Creating a server is very straightforward as well:

use anyhow::Result;
use tcp_message_io::{TCPServer, TCPResponse};
use tokio;
use serde::{Deserialize, Serialize};

// This type represents the requests to the server.
#[derive(Serialize, Deserialize)]
enum Request {
  Hello,
}

// This type represents the responses from the server.
#[derive(Serialize, Deserialize)]
enum Response {
  World,
}

// We need a request handler: in this case we implement a simple
// "Hello, World" handler.
async fn hello_world_handler(request: Request) -> Result<TCPResponse<Response>> {
  match request {
    Request::Hello => Ok(TCPResponse::Message(Response::World))
    // Handle additional request types here!
  }
}

#[tokio::main]
async fn main() {
    TCPServer::new("127.0.0.1", 12345, hello_world_handler).listen().await;
}

TCPResponse can be one of the following:

  • TCPResponse::Message(response) to send a response message.
  • TCPResponse::CloseConnection to close the connection with the client. This will also send an empty response to the client.
  • TCPResponse::StopServer to shut the server down. This will also send an empty response to the client and close the connection.

The library relies on anyhow for error handling, enabling the handler to return errors of any type.

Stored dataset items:
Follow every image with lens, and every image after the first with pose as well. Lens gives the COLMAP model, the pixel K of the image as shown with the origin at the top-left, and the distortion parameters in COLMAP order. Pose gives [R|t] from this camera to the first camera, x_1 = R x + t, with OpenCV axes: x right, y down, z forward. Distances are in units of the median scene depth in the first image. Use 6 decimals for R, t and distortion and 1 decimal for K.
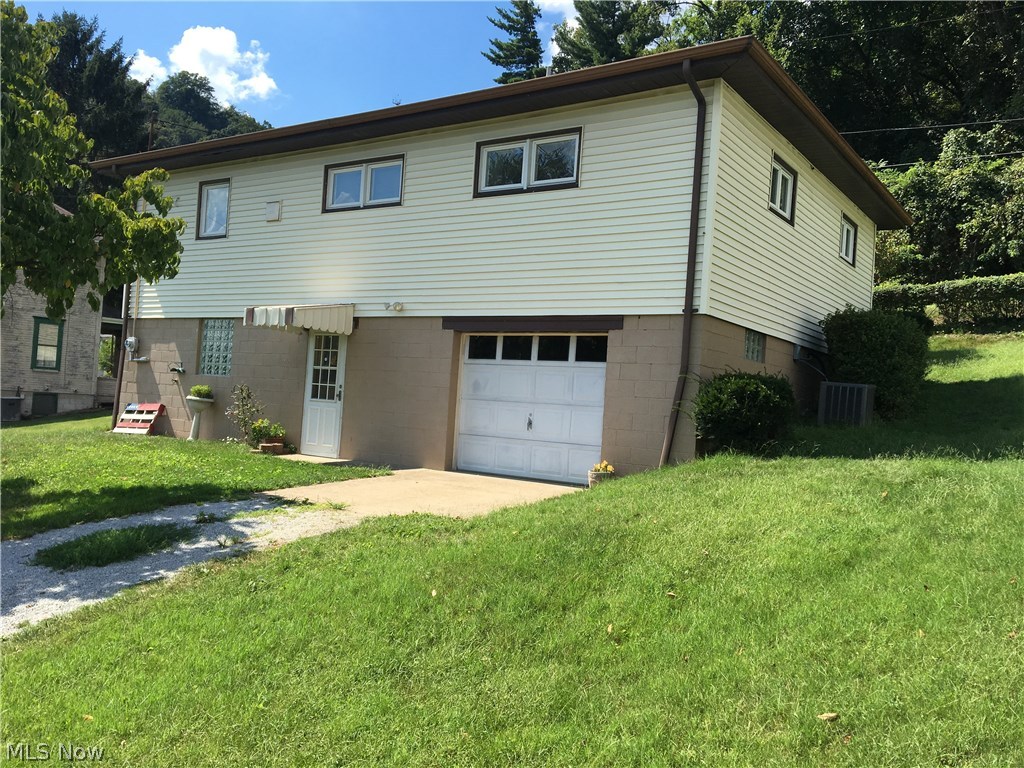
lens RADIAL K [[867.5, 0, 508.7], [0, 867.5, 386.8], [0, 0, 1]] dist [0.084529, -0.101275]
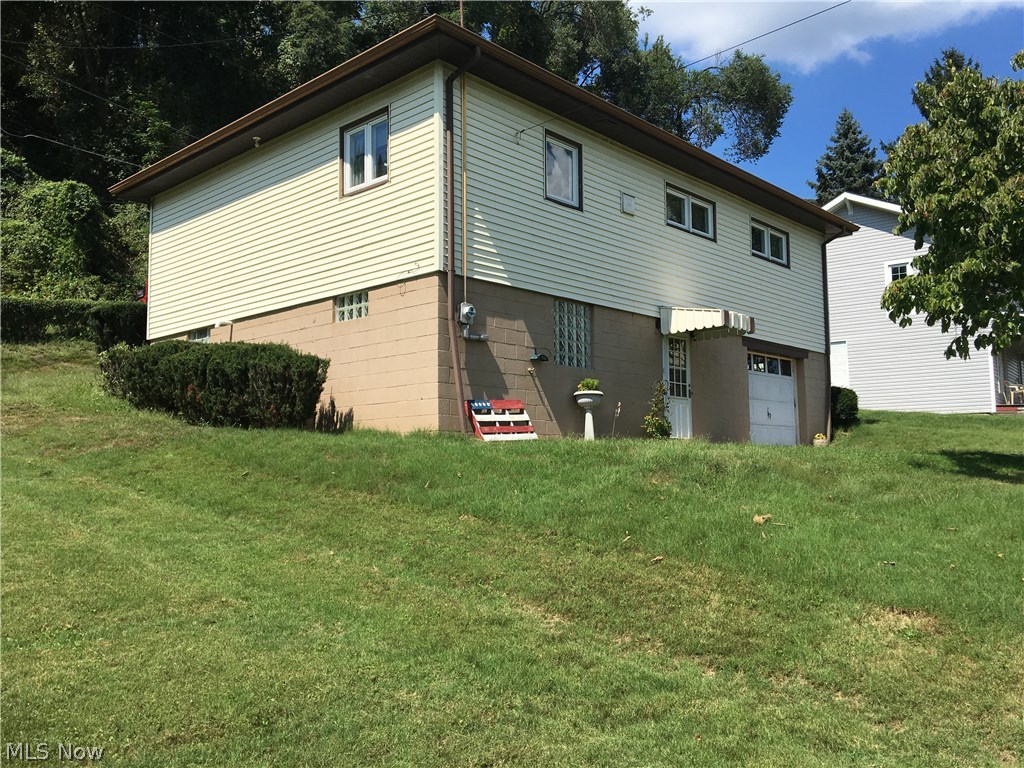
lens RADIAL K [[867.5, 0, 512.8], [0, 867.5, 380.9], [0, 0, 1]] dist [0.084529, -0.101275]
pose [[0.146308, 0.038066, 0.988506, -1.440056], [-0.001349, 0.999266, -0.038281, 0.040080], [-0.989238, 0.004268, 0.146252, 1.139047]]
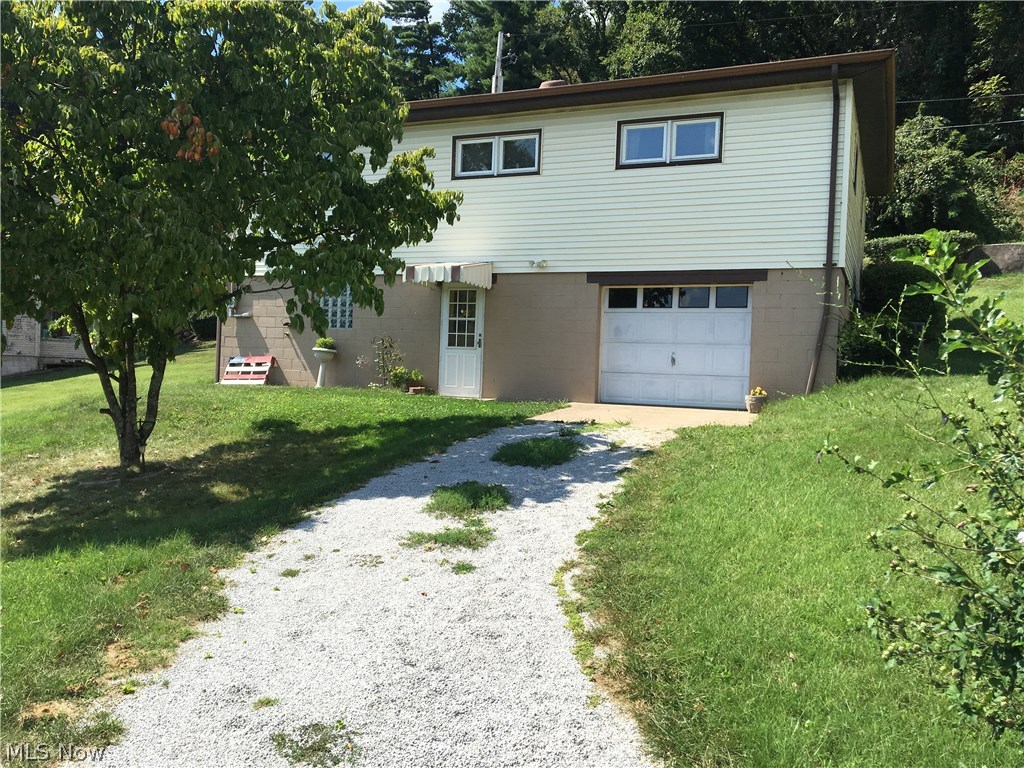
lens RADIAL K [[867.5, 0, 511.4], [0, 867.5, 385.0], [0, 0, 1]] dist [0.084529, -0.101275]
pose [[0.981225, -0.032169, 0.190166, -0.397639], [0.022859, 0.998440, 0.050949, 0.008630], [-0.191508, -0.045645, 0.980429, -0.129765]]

==

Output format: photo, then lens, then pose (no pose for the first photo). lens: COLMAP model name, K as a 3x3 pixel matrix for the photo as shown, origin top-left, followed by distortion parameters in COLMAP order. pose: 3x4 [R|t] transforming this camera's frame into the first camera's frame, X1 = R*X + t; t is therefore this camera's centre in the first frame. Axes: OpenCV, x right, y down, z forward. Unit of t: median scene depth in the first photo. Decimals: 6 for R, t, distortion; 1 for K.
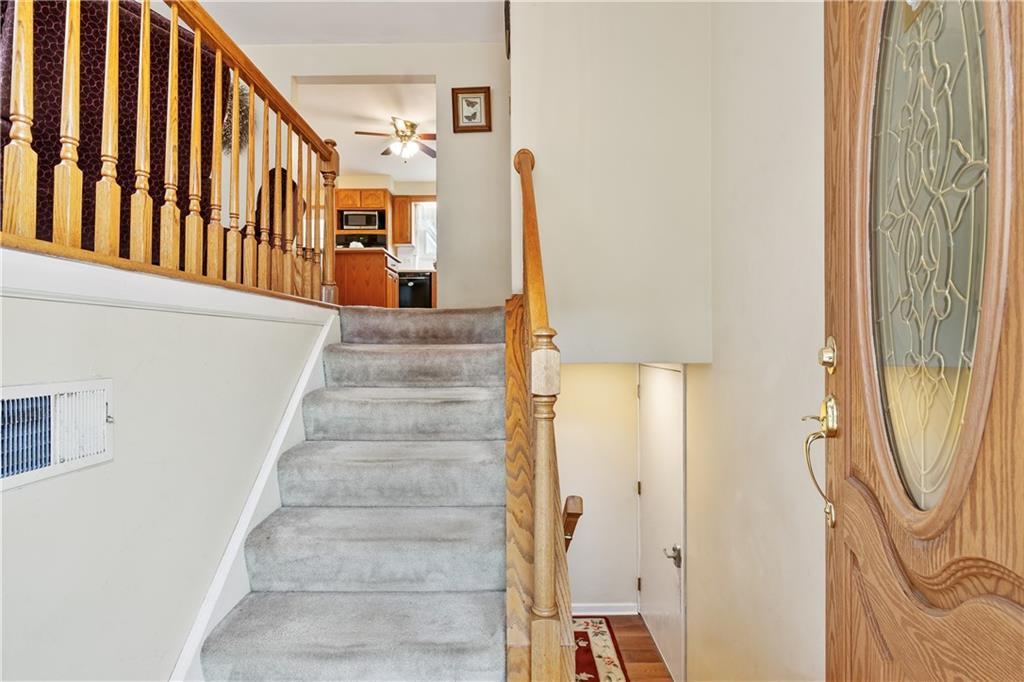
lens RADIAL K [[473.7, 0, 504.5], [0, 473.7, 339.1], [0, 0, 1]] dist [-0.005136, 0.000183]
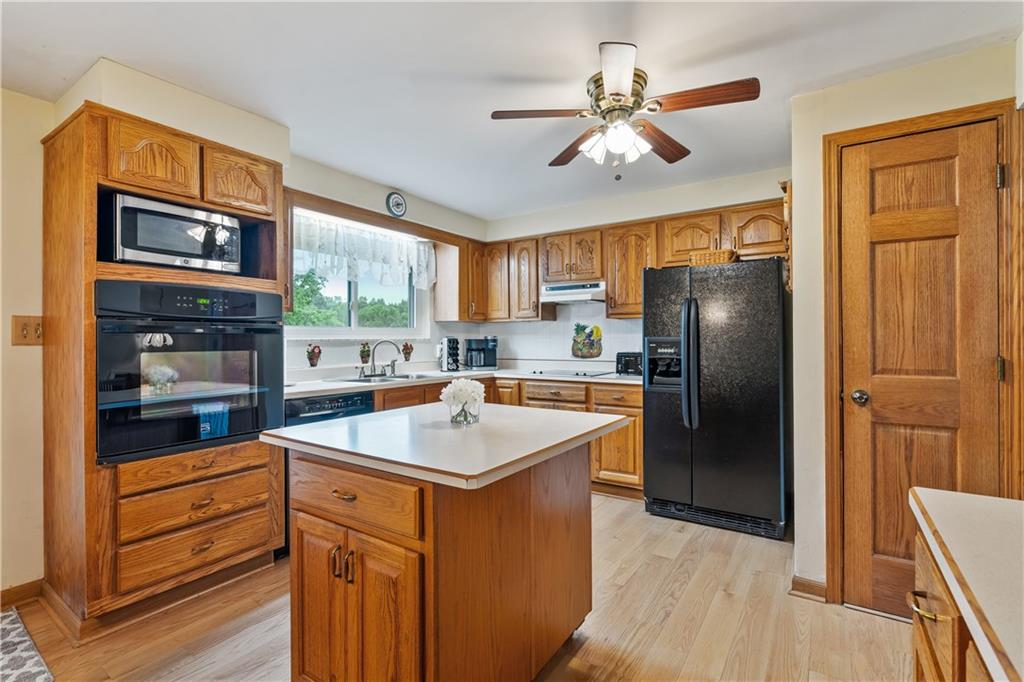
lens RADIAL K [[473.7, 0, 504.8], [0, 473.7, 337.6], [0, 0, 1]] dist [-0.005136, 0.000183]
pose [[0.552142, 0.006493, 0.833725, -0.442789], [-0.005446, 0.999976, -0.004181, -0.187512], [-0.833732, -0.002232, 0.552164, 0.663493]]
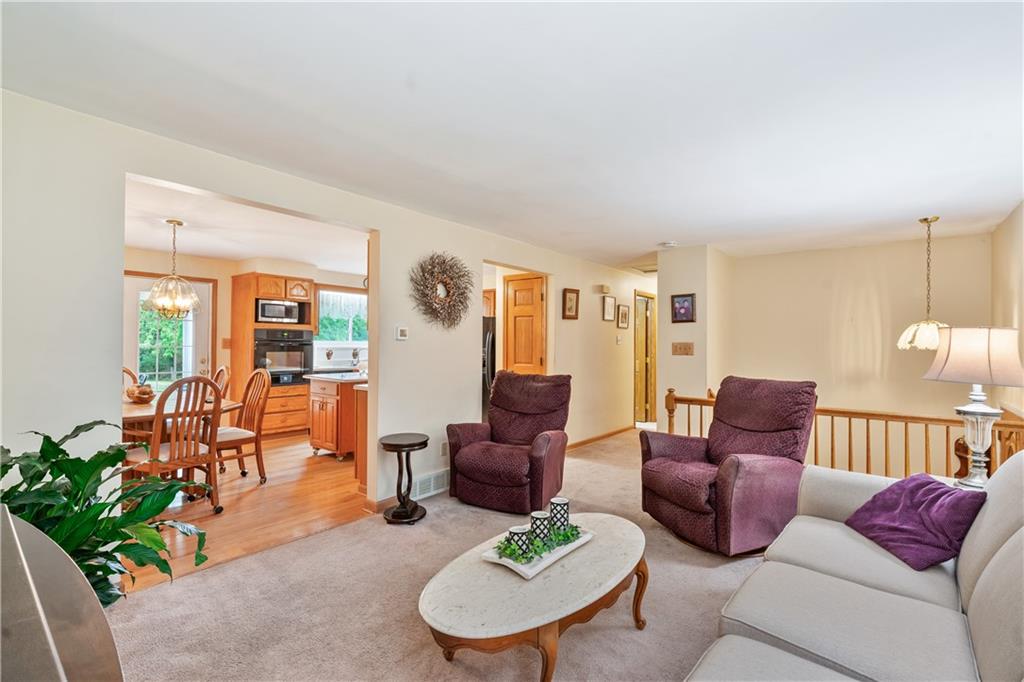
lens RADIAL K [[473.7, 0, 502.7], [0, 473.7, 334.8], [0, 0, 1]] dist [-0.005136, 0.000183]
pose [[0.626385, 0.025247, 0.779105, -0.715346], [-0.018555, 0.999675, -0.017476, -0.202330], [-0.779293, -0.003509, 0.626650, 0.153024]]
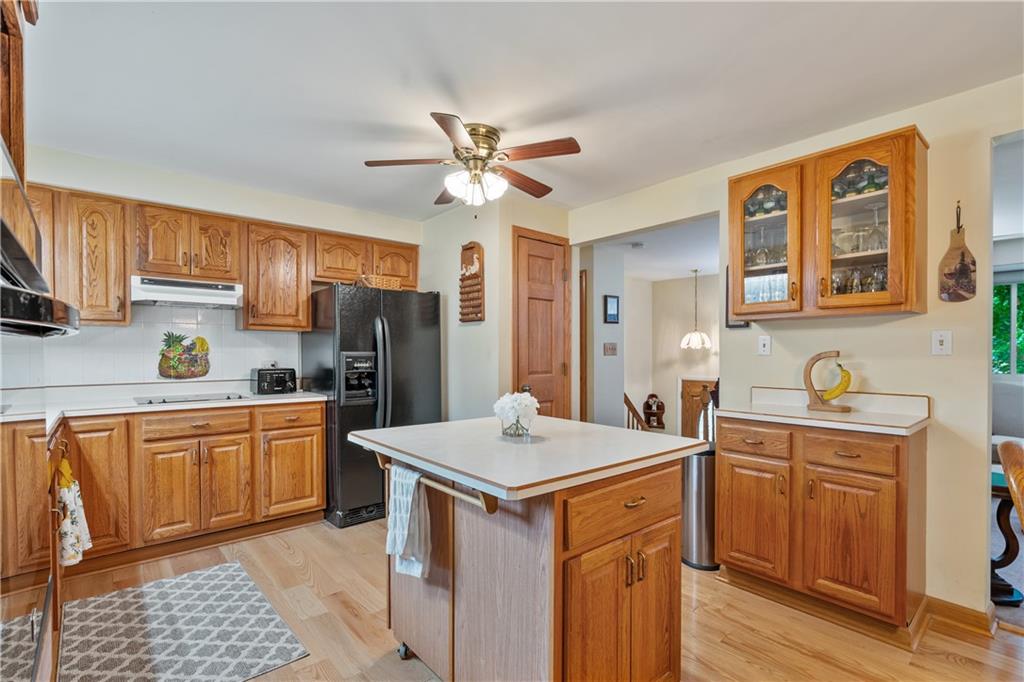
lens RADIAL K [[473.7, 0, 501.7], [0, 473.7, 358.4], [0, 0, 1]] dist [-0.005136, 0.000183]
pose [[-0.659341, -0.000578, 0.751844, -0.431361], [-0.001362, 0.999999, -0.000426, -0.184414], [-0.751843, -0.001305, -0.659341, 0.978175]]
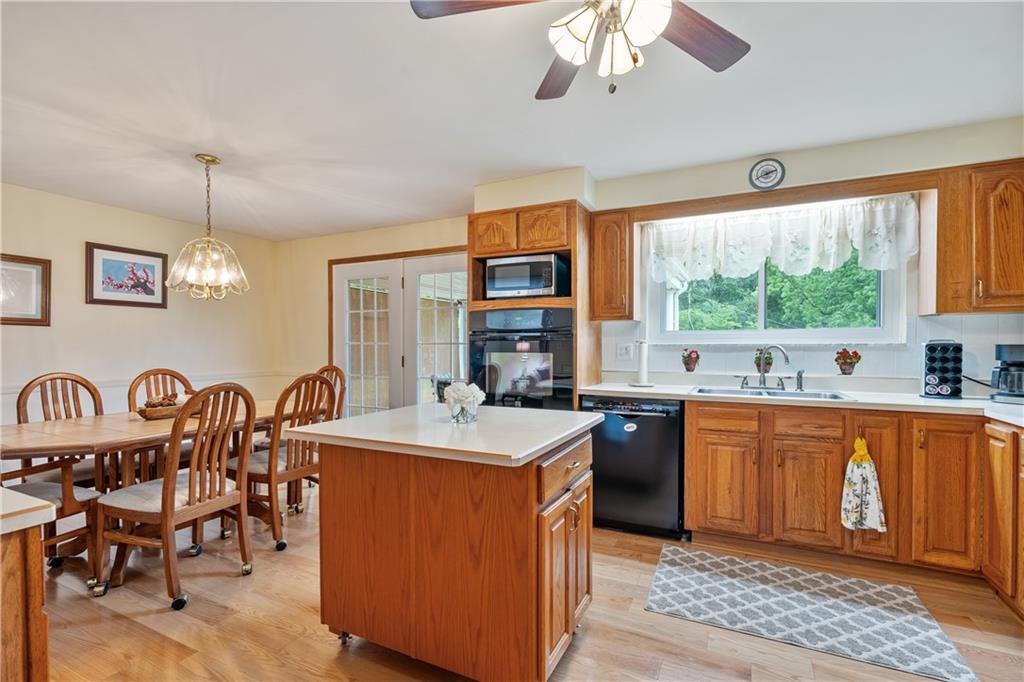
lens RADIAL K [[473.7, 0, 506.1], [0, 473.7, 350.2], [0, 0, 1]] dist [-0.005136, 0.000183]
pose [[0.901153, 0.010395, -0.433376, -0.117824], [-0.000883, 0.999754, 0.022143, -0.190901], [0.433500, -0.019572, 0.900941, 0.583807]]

PROBLEMS AND TASKS =
• A. Answer these questions about the server passage:
(i) Which port number does the server in main listen on?
(ii) Which TCPResponse variant shuts the server down?
(iii) Which library does the passage say it relies on for error handling?
• B. Write out the stretch of the server passage from "TCPResponse can be" through "of any type.".
• C. List every crate named in the use statements of the server passage.

SOLUTIONS TO THE EXERCISE =
• A.
(i) 12345
(ii) TCPResponse::StopServer
(iii) anyhow

• B.
TCPResponse can be one of the following:

  • TCPResponse::Message(response) to send a response message.
  • TCPResponse::CloseConnection to close the connection with the client. This will also send an empty response to the client.
  • TCPResponse::StopServer to shut the server down. This will also send an empty response to the client and close the connection.

The library relies on anyhow for error handling, enabling the handler to return errors of any type.

• C.
anyhow
tcp_message_io
tokio
serde